This example is meant to give an example use case for OpenAPI spec generated clients.
This example is specific to Python, but generalizable to other languages.
The generated client code contains all the endpoint definitions for the Conjur APIs.
Documentation regarding format and use of OpenAPI client instances and their functions is
generated with the client, and can be found in the docs
folder of the client library.
The documentation is formatted in markdown language. While comprehensive, it is hard
to read unless you create a repo or use other means to format the markdown.
There is also setup code that will load the client library into a Python application environment.
For this example, you will need to:
- clone or otherwise replicate the Conjur OpenAPI spec repo at: https://github.com/cyberark/conjur-openapi-spec
- create a Conjur Enterprise cluster (a leader node at minimum)
There are three steps to running the demo:
- edit the config file
- run the start script
- edit/run the test python client
You first need to edit the 0-config.sh file with:
- the path to the OpenAPI spec repo
- specific values for your Conjur Enterprise environment.
This script only needs be run once.
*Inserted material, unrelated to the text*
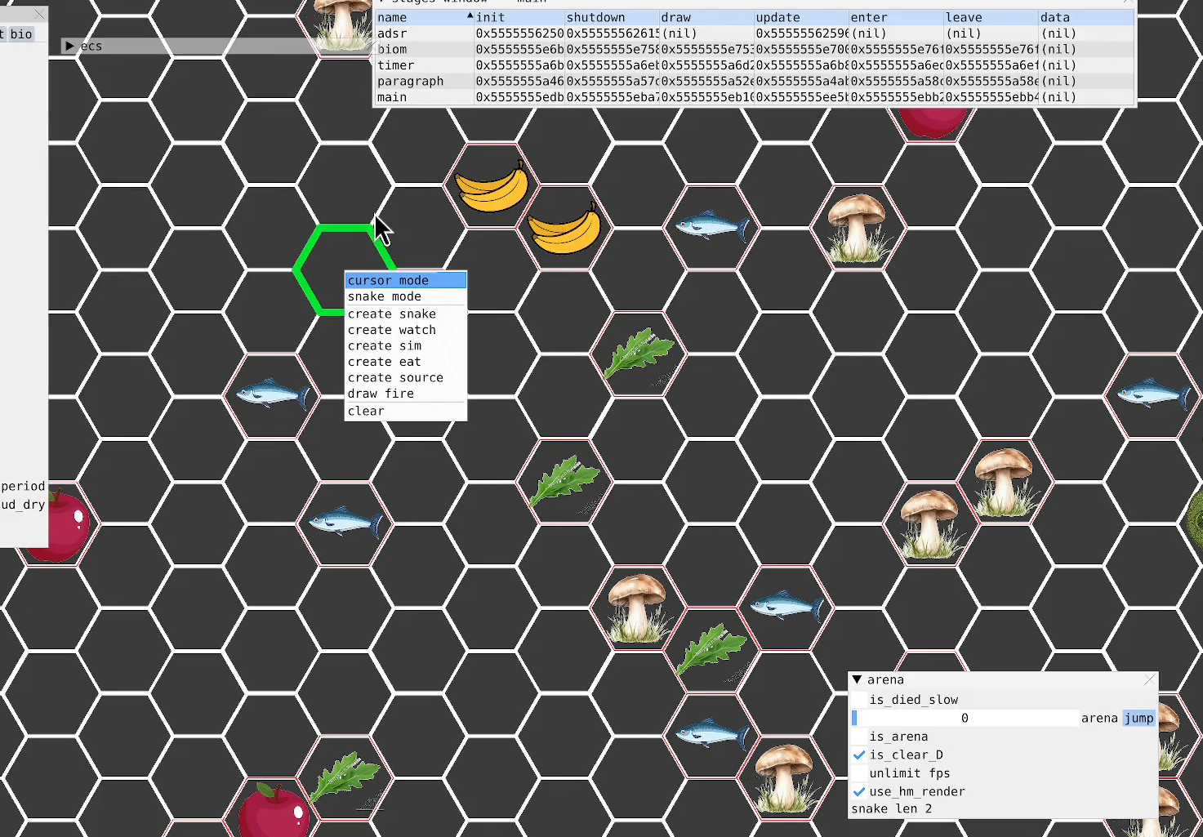
{"buttons": [], "left_stick": "center", "right_stick": "center", "events": [[367, "DPAD_DOWN", "down"], [467, "DPAD_DOWN", "up"]]}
It will:
- source the config.sh file;
- generate a Python client library named "py_client" in the current directory;
- start a Python container that mounts the generated library and a test application;
- load the Python client library in the application environment;
- run 2-run_python_test_app.sh script to run the test application in the container.
This script runs the python application in the container. The app exercises several API endpoints and is largely built from the code samples in the documentation. The app will:
- Authenticate as an admin user
- Load policies
- Rotate a non-admin user's API key
- Store and retrieve secrets
- Delete a secret
The Python example application is in the bin directory and mounted in the Python container. You can edit the app then run it in the container to test it. It is meant to provide you with a framework for experimentation.